Et je pense que les nouvelles générations ont une aspiration à faire les deux. Aujourd'hui, on revient à une idée beaucoup plus intelligente. Tout individu doit avoir une formation intellectuelle, une formation manuelle. C'est vers ça qu'on va. Et on a créé 800.000 apprentis, il y en avait 300.000 il y a cinq ans. Mais alors justement, on a fait un énorme travail d'apprentissage.

On fait la promotion du travail manuel, de l'apprentissage, mais on voit bien qu'il y a un problème. Ça ne marche pas vraiment bien, puisqu'on entend sans cesse parler du manque de main-d’œuvre ?

Oui, mais ce n’est pas la même chose, parce que dans les 800.000 apprentis qu'on a en France en ce moment, qui sont comptés comme des actifs, ils n'ont pas le statut d'étudiant puisqu'ils sont en alternance. Donc ils sont dans les Français qui travaillent. Et on manque de main-d’œuvre dans un certain type de boulots, souvent, c'est plus lié au fait que ce sont des métiers à forte contrainte. Mais c'est vrai que depuis le Covid, il y a des tas de gens qui ont été payés pendant plusieurs mois à être chez eux, certains ont divorcé, mais beaucoup se sont rendu compte que leur vie était une galère, leur logement etc...

Nos modes de vie, nos envies ont changé, mais cette crise du Covid a aussi poussé certains Français à quitter leur job de bureau pour aller vers un travail manuel, parce qu'il y avait une forme de quête de sens aussi ? 

Mais bien sûr ! Vous savez aux Etats-Unis, il y a 48 millions d'Américains qui ont démissionné de leur boulot après le Covid, 48 millions. Bon, d'accord, ils ont plus de 130 millions d'actifs, mais c'est presque le tiers, donc c'est encore plus fort que chez nous. Mais chez nous, c'est un phénomène qui existe, et je pense qu'il va se développer. D'une part, parce que d'un autre côté, on a des maisons où on a envie d'avoir envie d'avoir du parquet, des choses un peu uniques.

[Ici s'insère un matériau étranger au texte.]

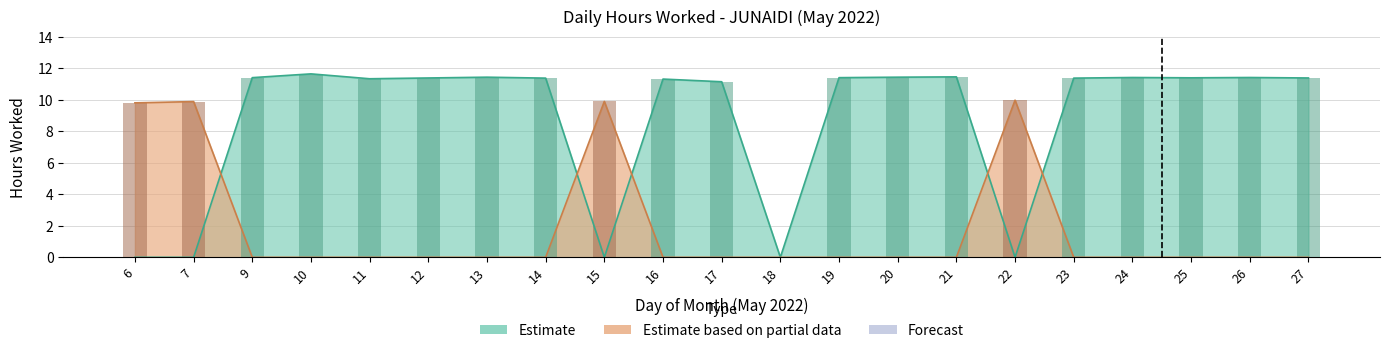

Reading right to left, extract all data points from this chart.

11.4	11.4	11.4	11.4	11.4	10.0	11.5	11.4	11.4	0.0	11.2	11.3	9.9	11.4	11.4	11.4	11.3	11.7	11.4	9.9	9.8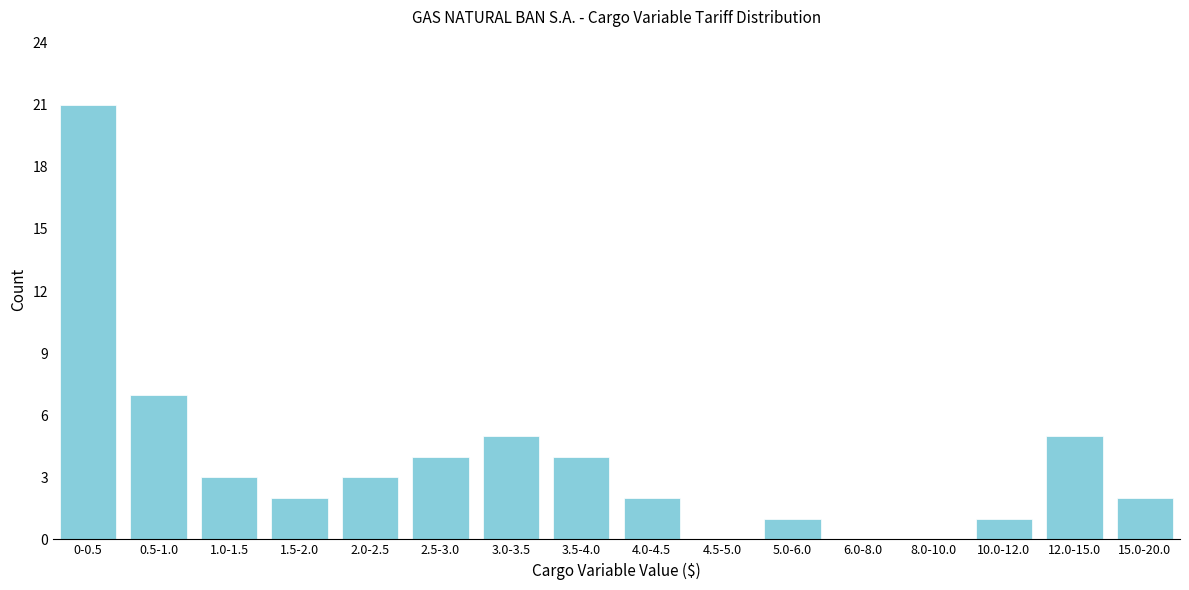

Reading left to right, what are all the values shown in this chart?

0-0.5=21	0.5-1.0=7	1.0-1.5=3	1.5-2.0=2	2.0-2.5=3	2.5-3.0=4	3.0-3.5=5	3.5-4.0=4	4.0-4.5=2	4.5-5.0=0	5.0-6.0=1	6.0-8.0=0	8.0-10.0=0	10.0-12.0=1	12.0-15.0=5	15.0-20.0=2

Donc il y a toute une demande de sens, dans nos maisons en particulier.

Et puis de l'autre côté, une demande de sens de ceux qui travaillent. "Moi, voilà, j'ai fait la terrasse, regarde ça, c'est moi qui l'ai fait", etc., donner du sens à sa vie, et que ce sens soit inscrit dans une révolution écologique. Et après, il faut le dire, on est dans une société du temps libre, on travaille à peu près 10% des heures où on va vivre sur cette terre. Il y a sans doute une façon de nécessité de remobiliser, non pas en travaillant plus, en heures, mais en ayant un engagement dans le travail, parce que le travail, c'est ce qui me lie aux autres.